Menger, in Principles of Economics, published in 1871, explained prices as the outcome of the purposeful, voluntary interactions of buyers and sellers, each guided by their own subjective evaluations of the usefulness of various goods and services. Menger elaborated that the exact quantities of goods exchanged, and their prices, are determined by the values individuals attach to marginal units of these goods.
Menger also recognized that the first unit of consumption of a good or service yields more utility than the second and subsequent units, with a continuing reduction for greater amounts.

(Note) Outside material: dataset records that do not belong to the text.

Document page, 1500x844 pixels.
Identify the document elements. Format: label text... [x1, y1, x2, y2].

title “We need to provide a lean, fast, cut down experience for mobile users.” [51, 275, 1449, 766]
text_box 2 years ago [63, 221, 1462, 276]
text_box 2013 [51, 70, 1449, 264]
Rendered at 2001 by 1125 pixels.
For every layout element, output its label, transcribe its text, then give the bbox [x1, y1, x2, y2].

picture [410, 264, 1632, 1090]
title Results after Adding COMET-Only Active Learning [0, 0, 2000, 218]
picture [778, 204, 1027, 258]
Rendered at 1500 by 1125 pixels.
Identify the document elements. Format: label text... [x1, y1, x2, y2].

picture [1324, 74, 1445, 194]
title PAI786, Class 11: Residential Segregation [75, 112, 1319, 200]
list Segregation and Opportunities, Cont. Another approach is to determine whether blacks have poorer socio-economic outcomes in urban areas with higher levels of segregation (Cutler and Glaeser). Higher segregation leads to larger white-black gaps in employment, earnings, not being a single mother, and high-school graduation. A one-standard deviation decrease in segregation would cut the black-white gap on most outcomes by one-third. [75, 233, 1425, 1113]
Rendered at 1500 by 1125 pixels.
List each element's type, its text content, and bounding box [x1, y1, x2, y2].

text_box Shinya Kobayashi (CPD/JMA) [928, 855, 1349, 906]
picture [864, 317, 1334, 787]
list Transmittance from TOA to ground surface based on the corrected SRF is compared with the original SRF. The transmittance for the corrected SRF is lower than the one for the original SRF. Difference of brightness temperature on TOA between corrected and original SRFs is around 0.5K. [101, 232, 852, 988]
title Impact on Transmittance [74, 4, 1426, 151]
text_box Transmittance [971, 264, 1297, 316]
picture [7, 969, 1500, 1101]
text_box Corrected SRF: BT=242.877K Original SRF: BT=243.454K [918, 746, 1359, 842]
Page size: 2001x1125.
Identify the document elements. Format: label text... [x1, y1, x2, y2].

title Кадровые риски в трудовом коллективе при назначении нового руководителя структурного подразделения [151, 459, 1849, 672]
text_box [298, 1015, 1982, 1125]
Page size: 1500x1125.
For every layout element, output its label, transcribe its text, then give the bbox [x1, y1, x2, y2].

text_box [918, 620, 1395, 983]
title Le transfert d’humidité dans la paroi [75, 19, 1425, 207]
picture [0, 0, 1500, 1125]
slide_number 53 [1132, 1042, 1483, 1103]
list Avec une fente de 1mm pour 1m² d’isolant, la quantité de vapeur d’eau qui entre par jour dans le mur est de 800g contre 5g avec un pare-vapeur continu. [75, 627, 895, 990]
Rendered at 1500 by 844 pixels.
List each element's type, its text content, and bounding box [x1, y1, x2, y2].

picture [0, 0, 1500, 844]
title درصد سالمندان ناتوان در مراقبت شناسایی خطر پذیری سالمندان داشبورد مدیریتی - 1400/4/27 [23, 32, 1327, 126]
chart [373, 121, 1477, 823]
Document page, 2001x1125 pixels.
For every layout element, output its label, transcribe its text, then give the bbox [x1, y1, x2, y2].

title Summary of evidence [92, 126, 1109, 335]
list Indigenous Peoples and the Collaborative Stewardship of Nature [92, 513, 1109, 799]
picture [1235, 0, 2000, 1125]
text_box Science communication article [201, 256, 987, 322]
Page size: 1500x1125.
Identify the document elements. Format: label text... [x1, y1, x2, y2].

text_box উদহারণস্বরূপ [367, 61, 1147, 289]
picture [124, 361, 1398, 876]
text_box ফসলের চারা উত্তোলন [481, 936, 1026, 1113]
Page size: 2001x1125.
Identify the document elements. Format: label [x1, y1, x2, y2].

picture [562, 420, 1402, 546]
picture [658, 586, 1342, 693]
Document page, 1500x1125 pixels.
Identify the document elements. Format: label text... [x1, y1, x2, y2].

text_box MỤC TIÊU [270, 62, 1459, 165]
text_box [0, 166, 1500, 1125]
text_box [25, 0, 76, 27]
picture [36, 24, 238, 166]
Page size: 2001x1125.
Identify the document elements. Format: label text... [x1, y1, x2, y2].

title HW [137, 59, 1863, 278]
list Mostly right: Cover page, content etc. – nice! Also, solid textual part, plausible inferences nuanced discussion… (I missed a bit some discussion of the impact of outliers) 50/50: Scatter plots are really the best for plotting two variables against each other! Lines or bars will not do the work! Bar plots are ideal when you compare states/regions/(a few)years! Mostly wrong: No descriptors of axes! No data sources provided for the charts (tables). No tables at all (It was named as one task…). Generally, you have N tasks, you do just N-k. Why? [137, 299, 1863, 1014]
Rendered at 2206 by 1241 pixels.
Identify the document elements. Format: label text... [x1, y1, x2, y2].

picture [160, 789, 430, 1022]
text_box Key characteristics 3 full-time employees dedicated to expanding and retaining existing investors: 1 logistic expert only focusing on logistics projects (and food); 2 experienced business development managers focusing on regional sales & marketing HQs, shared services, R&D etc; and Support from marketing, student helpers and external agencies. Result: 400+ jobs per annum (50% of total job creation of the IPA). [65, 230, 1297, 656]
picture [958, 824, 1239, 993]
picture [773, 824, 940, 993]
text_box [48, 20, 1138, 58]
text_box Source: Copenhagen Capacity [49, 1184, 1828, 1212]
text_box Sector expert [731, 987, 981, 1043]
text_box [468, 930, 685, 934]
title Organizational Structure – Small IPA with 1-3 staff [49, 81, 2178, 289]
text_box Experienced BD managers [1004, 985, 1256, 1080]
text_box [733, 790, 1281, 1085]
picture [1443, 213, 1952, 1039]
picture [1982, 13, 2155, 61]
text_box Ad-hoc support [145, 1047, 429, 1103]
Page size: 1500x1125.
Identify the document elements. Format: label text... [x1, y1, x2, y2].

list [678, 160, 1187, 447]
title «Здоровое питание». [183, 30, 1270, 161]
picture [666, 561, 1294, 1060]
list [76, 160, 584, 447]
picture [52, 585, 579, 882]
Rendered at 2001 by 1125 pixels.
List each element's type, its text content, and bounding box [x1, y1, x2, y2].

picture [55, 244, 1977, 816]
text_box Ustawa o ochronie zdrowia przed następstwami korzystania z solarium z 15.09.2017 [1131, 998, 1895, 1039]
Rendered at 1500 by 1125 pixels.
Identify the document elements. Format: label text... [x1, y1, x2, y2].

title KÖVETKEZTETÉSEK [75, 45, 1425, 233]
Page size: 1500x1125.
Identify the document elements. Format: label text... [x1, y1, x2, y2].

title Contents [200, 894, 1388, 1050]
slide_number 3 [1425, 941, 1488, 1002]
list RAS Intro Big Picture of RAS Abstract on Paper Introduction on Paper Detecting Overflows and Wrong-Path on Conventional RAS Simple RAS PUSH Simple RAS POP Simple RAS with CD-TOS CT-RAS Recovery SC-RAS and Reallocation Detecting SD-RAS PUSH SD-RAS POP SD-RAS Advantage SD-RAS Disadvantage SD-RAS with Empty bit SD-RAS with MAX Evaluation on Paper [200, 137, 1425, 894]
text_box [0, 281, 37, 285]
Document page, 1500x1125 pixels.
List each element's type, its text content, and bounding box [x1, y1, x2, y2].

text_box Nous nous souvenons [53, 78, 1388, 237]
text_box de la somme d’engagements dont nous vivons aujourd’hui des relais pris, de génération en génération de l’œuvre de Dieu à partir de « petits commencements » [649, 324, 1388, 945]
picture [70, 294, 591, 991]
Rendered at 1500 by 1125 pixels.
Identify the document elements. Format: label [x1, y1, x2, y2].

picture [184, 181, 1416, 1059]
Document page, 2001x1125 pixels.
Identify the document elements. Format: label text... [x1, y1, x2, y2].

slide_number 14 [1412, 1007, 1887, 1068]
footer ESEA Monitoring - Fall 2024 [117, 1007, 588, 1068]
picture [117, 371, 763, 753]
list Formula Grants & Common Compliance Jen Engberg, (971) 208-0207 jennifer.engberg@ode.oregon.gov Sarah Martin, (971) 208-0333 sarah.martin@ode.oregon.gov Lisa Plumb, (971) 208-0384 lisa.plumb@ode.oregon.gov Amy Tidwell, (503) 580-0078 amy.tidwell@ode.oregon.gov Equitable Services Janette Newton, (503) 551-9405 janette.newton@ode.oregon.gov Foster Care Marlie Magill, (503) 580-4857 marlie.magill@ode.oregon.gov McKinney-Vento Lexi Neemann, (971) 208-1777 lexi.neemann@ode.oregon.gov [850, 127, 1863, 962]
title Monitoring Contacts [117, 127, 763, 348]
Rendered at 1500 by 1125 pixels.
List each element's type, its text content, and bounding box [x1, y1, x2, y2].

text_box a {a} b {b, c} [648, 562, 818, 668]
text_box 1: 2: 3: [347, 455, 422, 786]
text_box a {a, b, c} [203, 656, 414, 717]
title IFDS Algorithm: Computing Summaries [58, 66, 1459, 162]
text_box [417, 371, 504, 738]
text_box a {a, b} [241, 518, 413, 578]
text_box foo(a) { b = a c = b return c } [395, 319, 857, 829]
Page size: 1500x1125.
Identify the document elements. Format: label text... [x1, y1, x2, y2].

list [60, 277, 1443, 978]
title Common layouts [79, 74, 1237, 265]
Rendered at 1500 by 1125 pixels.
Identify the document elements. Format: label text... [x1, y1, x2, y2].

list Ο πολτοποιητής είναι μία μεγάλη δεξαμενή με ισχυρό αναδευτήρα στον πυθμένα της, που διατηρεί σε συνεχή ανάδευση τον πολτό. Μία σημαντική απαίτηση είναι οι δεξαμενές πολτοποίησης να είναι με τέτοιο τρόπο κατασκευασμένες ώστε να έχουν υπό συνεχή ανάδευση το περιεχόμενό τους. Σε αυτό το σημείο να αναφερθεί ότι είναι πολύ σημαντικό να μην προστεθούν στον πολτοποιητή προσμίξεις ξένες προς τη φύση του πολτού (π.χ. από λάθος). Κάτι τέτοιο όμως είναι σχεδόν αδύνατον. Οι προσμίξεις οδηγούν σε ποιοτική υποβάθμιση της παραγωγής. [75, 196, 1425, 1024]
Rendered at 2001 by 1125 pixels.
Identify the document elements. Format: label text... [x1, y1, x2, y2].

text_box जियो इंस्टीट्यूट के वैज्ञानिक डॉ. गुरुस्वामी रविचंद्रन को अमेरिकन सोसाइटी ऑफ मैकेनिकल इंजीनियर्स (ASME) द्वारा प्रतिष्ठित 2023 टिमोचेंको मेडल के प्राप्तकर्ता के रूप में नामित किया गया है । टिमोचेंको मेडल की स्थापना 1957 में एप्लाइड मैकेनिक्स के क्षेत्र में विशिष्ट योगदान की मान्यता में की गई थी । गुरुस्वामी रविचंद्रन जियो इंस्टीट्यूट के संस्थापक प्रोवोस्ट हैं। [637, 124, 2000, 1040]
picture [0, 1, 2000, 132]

Hence, the fall in marginal utility as consumption increases is known as diminishing marginal utility, and is commonly expressed as the law of diminishing marginal utility.
Money, like any other good, is subject to the law of diminishing marginal utility. Specifically, an increase in the quantity of money by an additional unit leads to a reduction in purchasing power per monetary unit. As people exchange the increased money against other goods, prices rise. Or, more aptly, the purchasing power of money falls.
How the Fed Robs You of Your Life
The inflation of the money supply, in effect, distorts the prices of goods and services. Subsequent units of a good or service may have a reduced utility, though, over time, their nominal cost increases. This also undermines individual savings…and robs savers – that’s you – of their lives…
When the Fed introduces new money to the economy to finance deficits it debases the dollar. Similarly, when the Fed provokes the over issuance of credit by artificially suppressing interest rates, it further inflates the money supply and debases the dollar. This has the effect of reducing the dollar’s purchasing power.
What does all this have to do with you?
Think of all the days you’d have rather stayed home with your family than schlepping and slogging the day away for money. Think of all the time you spent on the road getting dumped on by clients while your kids were growing up. Think of all the sunny days you missed because you were at the office all day estimating and bidding on ridiculous jobs.
For what? So that after paying taxes on it all, what’s left over would be inflated away from your bank account?
Remember, money, in addition to being property, also represents time and the sacrifices made to earn it. When the Fed inflates your money away it not only robs you of your money. It robs you of your life.